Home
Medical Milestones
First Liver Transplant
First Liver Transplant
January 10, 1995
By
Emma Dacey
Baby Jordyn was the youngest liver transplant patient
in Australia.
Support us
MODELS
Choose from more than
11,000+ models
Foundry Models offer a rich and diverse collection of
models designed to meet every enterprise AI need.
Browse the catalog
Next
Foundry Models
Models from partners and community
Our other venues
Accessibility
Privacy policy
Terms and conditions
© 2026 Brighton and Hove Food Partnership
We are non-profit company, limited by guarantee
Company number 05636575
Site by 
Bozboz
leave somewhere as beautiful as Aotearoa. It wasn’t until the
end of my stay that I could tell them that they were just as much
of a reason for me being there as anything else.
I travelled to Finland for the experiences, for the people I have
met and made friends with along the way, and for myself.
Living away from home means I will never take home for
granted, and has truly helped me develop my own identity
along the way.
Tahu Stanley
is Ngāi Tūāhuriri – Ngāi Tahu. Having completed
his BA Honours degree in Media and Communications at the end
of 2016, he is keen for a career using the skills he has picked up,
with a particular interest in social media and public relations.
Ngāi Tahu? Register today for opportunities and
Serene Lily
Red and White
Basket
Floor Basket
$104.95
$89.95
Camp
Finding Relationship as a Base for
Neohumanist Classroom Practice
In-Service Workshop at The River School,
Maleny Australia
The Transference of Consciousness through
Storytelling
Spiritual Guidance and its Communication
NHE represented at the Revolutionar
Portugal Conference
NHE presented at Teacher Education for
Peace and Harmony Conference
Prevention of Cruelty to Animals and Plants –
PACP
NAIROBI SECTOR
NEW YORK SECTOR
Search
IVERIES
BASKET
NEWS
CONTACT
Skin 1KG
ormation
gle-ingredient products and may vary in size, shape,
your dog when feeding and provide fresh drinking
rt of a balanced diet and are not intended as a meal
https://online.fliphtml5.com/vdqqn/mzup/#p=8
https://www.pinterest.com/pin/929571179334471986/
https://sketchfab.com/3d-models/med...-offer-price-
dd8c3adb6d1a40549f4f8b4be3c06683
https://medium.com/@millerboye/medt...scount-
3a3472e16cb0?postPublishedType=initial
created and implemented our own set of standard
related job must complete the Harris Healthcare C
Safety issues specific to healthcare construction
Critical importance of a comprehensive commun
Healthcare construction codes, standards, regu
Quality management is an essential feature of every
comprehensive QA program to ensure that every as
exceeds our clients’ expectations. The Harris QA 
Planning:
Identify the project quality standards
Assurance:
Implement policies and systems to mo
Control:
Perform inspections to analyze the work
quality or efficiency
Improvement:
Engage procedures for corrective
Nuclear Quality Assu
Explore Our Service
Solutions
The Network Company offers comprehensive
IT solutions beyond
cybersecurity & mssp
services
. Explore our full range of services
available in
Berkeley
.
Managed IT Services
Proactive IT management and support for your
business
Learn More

*****

PROBLEM STATEMENT: Write out every line of the listing above, from its first line down to the line containing "of 2016, he", both included, and nothing further.

TASK RESULT:
Home
Medical Milestones
First Liver Transplant
First Liver Transplant
January 10, 1995
By
Emma Dacey
Baby Jordyn was the youngest liver transplant patient
in Australia.
Support us
MODELS
Choose from more than
11,000+ models
Foundry Models offer a rich and diverse collection of
models designed to meet every enterprise AI need.
Browse the catalog
Next
Foundry Models
Models from partners and community
Our other venues
Accessibility
Privacy policy
Terms and conditions
© 2026 Brighton and Hove Food Partnership
We are non-profit company, limited by guarantee
Company number 05636575
Site by 
Bozboz
leave somewhere as beautiful as Aotearoa. It wasn’t until the
end of my stay that I could tell them that they were just as much
of a reason for me being there as anything else.
I travelled to Finland for the experiences, for the people I have
met and made friends with along the way, and for myself.
Living away from home means I will never take home for
granted, and has truly helped me develop my own identity
along the way.
Tahu Stanley
is Ngāi Tūāhuriri – Ngāi Tahu. Having completed
his BA Honours degree in Media and Communications at the end
of 2016, he is keen for a career using the skills he has picked up,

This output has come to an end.